The University of Louisville Hospital and the James Graham Brown Cancer Center are the newest members of our partnership. In focus group meetings with employees, it was clear they hold a well-deserved sense of pride in its commitment to the poor and underserved, its contribution to innovative medicine and its contribution to the future of health care through research and medical staff training. Their greatest fear is that much good work may be undone in the process of integration into KentuckyOne Health. We are paying attention to that concern. The new administrator of the university hospital is well-known to the staff, having served there for many years in other roles. This continuity will be important in the transition process.
CHANGE AND HOPE
It is clear that a lot of hard work has been done and continues to be done to make this new partnership work. The success we have experienced to date may be traced back to the reasons the University of Louisville chose KentuckyOne Health as its health care partner. We are all focused on excellent patient care and on making a significant, positive impact on the health of the larger community. That shared mission frames our efforts. It creates confidence that historically Catholic institutions may partner with others in a way that does not dilute deeply held values nor cause any loss of access to care in the community.
Success will continue to grow with dedicated leadership that sees its work as art as well as science.
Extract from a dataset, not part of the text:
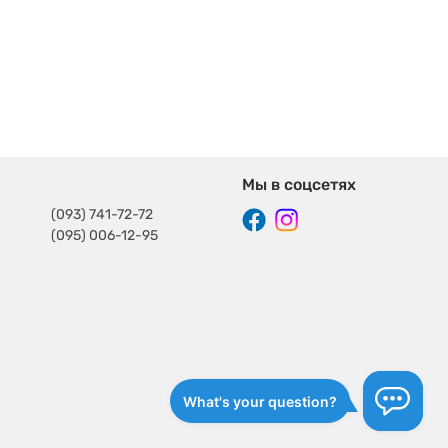
Мы в соцсетях
(093) 741-72-72
(095) 006-12-95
Seeing our work in this way allows us to focus on day-to-day management challenges along with attention to the sensitivities of change management. It also allows us to be patient, understanding that our integration efforts are an ongoing process — not an event defined by the signing of a contract.
The roots have begun to grow and intertwine. We look forward to the day when we can truly speak of "one KentuckyOne."
BRIAN YANOFCHICK is senior vice president of mission for KentuckyOne Health, Louisville, Ky.